Plain-text document sources:
######
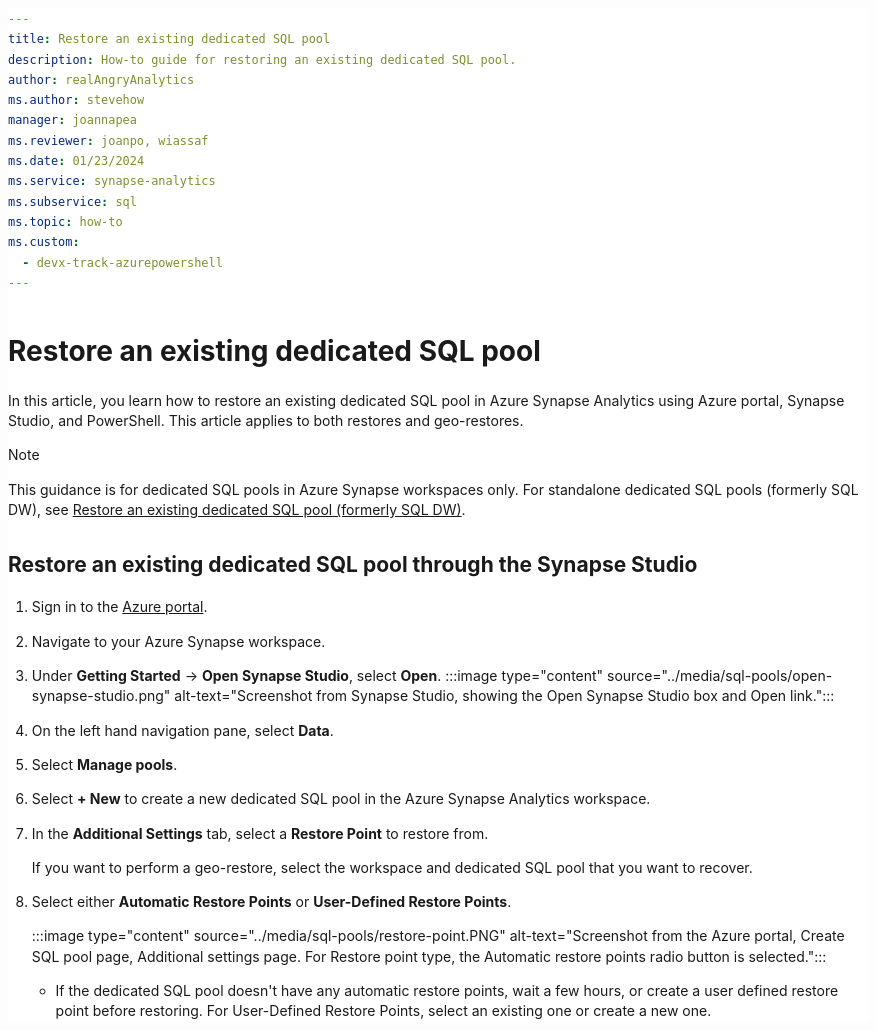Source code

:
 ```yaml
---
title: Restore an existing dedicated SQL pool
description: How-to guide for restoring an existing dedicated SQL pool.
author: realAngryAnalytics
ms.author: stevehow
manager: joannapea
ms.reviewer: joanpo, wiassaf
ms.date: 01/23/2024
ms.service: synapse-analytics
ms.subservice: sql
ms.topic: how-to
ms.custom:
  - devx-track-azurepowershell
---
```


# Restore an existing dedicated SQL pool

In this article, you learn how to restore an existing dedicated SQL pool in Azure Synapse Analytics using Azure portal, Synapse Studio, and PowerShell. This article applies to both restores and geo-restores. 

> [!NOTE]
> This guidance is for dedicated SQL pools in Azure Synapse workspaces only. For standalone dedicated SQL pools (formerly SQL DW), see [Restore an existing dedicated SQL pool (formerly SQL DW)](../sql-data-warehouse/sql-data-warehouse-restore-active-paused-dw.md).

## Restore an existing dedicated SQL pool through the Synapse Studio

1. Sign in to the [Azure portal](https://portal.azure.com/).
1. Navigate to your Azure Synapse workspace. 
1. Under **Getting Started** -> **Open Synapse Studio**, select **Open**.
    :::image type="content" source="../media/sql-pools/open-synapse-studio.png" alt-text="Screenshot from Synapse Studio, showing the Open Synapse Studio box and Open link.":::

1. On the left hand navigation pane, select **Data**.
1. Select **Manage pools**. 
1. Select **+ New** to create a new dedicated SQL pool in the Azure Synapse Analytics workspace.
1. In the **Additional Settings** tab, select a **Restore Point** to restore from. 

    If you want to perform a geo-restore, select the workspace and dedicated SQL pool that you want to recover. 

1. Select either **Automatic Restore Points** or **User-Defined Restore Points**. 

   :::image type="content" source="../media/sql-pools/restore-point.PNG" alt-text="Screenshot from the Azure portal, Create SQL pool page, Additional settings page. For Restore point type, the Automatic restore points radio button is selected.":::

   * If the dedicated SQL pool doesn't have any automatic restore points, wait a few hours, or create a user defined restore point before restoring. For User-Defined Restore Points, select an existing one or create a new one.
######
— What to work on —
Write out every line above exactly as it is, leaving out the pictures.

— Solved problem —
Source code

:
 ```yaml
---
title: Restore an existing dedicated SQL pool
description: How-to guide for restoring an existing dedicated SQL pool.
author: realAngryAnalytics
ms.author: stevehow
manager: joannapea
ms.reviewer: joanpo, wiassaf
ms.date: 01/23/2024
ms.service: synapse-analytics
ms.subservice: sql
ms.topic: how-to
ms.custom:
  - devx-track-azurepowershell
---
```


# Restore an existing dedicated SQL pool

In this article, you learn how to restore an existing dedicated SQL pool in Azure Synapse Analytics using Azure portal, Synapse Studio, and PowerShell. This article applies to both restores and geo-restores. 

> [!NOTE]
> This guidance is for dedicated SQL pools in Azure Synapse workspaces only. For standalone dedicated SQL pools (formerly SQL DW), see [Restore an existing dedicated SQL pool (formerly SQL DW)](../sql-data-warehouse/sql-data-warehouse-restore-active-paused-dw.md).

## Restore an existing dedicated SQL pool through the Synapse Studio

1. Sign in to the [Azure portal](https://portal.azure.com/).
1. Navigate to your Azure Synapse workspace. 
1. Under **Getting Started** -> **Open Synapse Studio**, select **Open**.
    :::image type="content" source="../media/sql-pools/open-synapse-studio.png" alt-text="Screenshot from Synapse Studio, showing the Open Synapse Studio box and Open link.":::

1. On the left hand navigation pane, select **Data**.
1. Select **Manage pools**. 
1. Select **+ New** to create a new dedicated SQL pool in the Azure Synapse Analytics workspace.
1. In the **Additional Settings** tab, select a **Restore Point** to restore from. 

    If you want to perform a geo-restore, select the workspace and dedicated SQL pool that you want to recover. 

1. Select either **Automatic Restore Points** or **User-Defined Restore Points**. 

   :::image type="content" source="../media/sql-pools/restore-point.PNG" alt-text="Screenshot from the Azure portal, Create SQL pool page, Additional settings page. For Restore point type, the Automatic restore points radio button is selected.":::

   * If the dedicated SQL pool doesn't have any automatic restore points, wait a few hours, or create a user defined restore point before restoring. For User-Defined Restore Points, select an existing one or create a new one.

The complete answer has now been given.